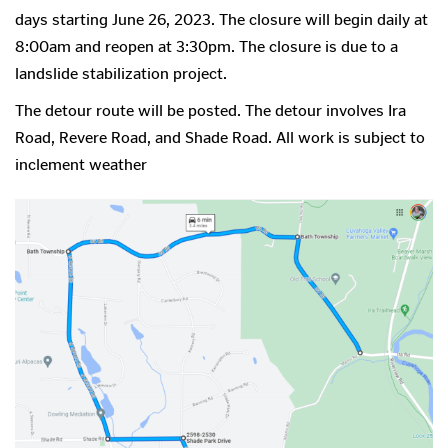
days starting June 26, 2023. The closure will begin daily at
8:00am and reopen at 3:30pm. The closure is due to a
landslide stabilization project.
The detour route will be posted. The detour involves Ira
Road, Revere Road, and Shade Road. All work is subject to
inclement weather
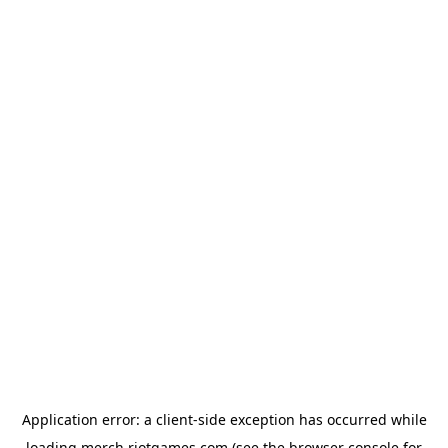
Application error: a
client
-side exception has occurred while
loading
merch.riotgames.com
(see the
browser console
for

## [JOB ITEM]
Return all the material exactly, pictures excluded.

## [ANSWER FOR THIS EXERCISE]
days starting June 26, 2023. The closure will begin daily at
8:00am and reopen at 3:30pm. The closure is due to a
landslide stabilization project.
The detour route will be posted. The detour involves Ira
Road, Revere Road, and Shade Road. All work is subject to
inclement weather
Application error: a
client
-side exception has occurred while
loading
merch.riotgames.com
(see the
browser console
for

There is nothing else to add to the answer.